Het is een sprookje dat de ratio uit zichzelf het goede vertegenwoordigt. En dat het ‘Kwaad’ teruggebracht kan worden tot dierlijke gevoelens van de ‘lagere’ organen, waar de ratio en de wil nog niet zijn doorgedrongen. Integendeel, die ratio en die wil laten zich heel goed inschakelen om álle gevoelens te bevestigen, te versterken en van een rechtvaardiging te voorzien.
De onderbuik is in feite een verzamelterm voor ideeën. Vooral verwerpelijke ideeën volgens mij, maar het schiet daarbij niet op om je tegenstander als een verstandsloze domoor af te schilderen, die er dus zelf eigenlijk ook niets aan kan doen en vooral hulp nodig heeft.

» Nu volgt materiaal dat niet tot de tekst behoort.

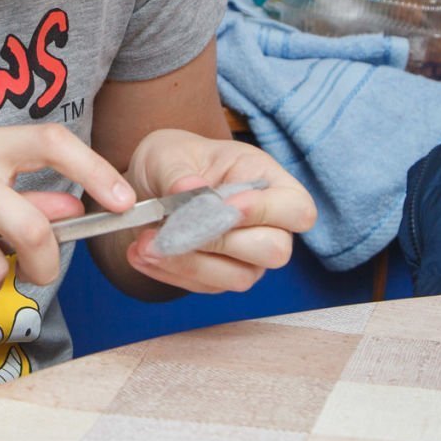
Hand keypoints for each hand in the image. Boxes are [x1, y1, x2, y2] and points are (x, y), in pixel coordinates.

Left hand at [122, 128, 316, 294]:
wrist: (149, 186)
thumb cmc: (172, 161)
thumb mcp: (168, 154)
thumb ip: (178, 172)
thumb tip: (190, 191)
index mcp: (267, 181)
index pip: (298, 209)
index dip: (267, 212)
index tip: (226, 204)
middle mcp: (267, 225)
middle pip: (275, 251)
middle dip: (222, 240)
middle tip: (177, 226)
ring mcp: (247, 256)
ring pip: (239, 277)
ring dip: (190, 263)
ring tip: (146, 242)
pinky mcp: (220, 277)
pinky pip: (203, 286)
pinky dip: (169, 272)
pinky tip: (142, 252)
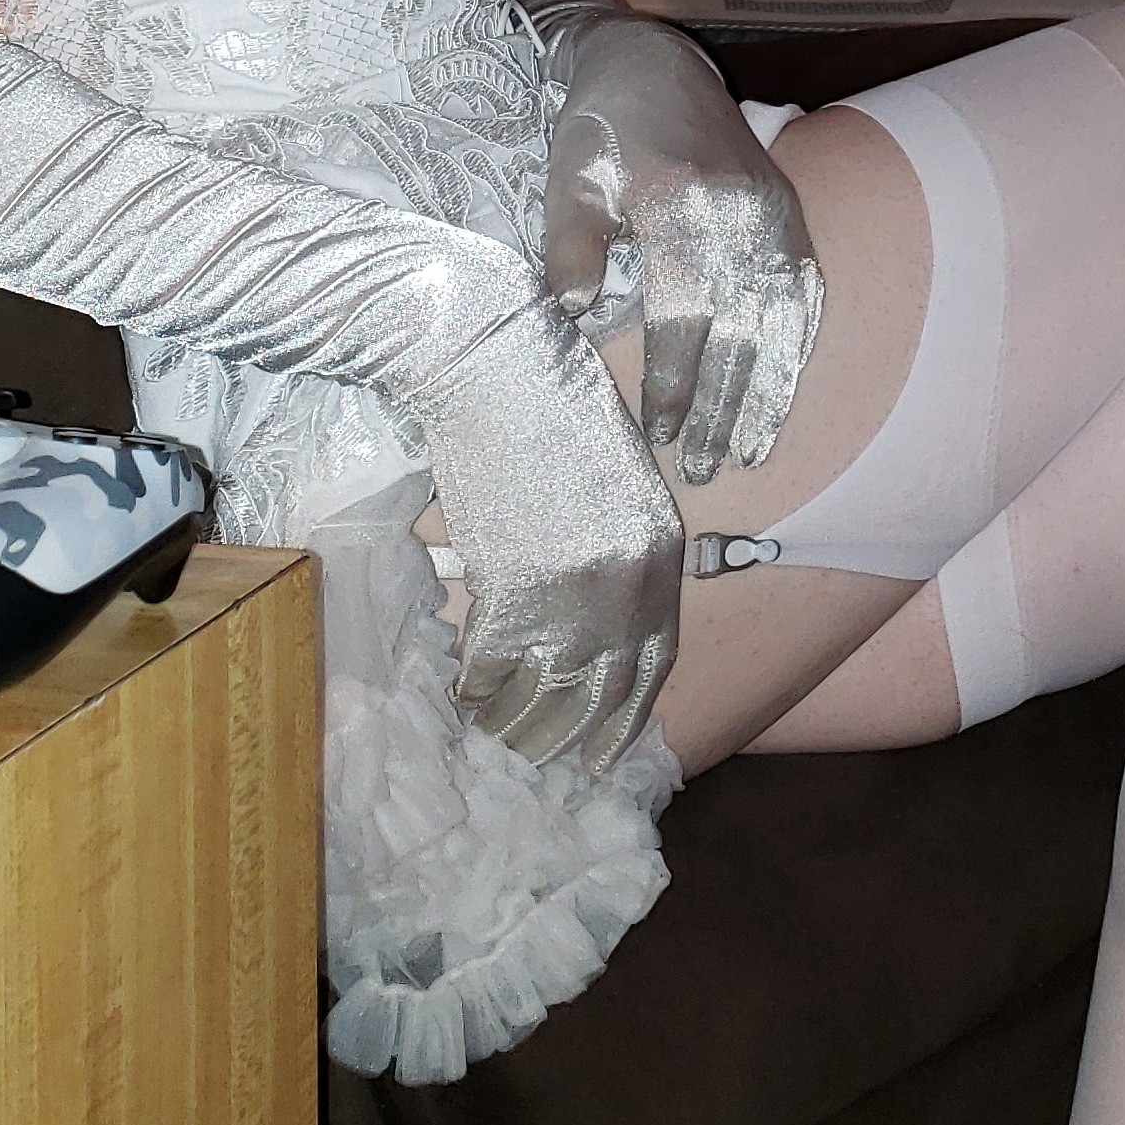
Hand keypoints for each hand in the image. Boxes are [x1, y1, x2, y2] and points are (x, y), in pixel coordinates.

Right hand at [415, 286, 685, 770]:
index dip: (626, 714)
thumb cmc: (550, 407)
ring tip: (494, 729)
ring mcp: (572, 601)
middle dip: (569, 737)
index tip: (603, 747)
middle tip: (539, 754)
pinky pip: (489, 674)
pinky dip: (473, 691)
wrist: (497, 370)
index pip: (654, 662)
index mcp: (663, 555)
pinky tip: (462, 691)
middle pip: (603, 696)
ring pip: (546, 700)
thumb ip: (618, 550)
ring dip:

Daarmee wordt de kracht en reikwijdte van dit ‘kwaad’ erg onderschat. De mensen die erin geloven doen dat, althans gedeeltelijk, met hun verstand en hun wil – precies zoals ‘wij’, de ‘goeden’, rationelen, de altruïsten en geweldlozen, onze sociale opvattingen ook menen en willen. Zij denken dat ze het goede doen, precies zoals wij dat denken. En ook wij baseren dat uiteindelijk op een gevoel, dat net zo goed gelokaliseerd wordt. Rondom het hart namelijk, (de bovenbuik?) al is het evenzeer de vraag of het daar ook echt zit.
Medemenselijkheid is volgens Rousseau één van twee basisdriften waar de mens over beschikt. We kunnen het niet aanzien om een ander mens te zien lijden, schrijft hij. De andere oerdrift is natuurlijk die van zelfhandhaving, eigenbelang en egoïsme. Ergens op de as tussen deze twee polen positioneren wij onszelf. De metafoor van de ‘onderbuik’ beschrijft in feite het volstrekte doorslaan van de balans naar de ene kant. Je kan dat smalend wegzetten als minderwaardig, primitief en gedachtenloos, maar daarmee ontken je de kant van bewuste keuze erachter. Zinniger is om een balans te vinden tussen Rousseau’s beide polen, niet om één ervan te ontkennen. In metafoortermen: het hoofd als bemiddelaar en beslisser tussen hart en onderbuik, die kan helpen om de positie op de as te verschuiven. Daarbij is het zaak de tegenstander voor vol aan te zien, niet hem/haar te onderschatten als domoor.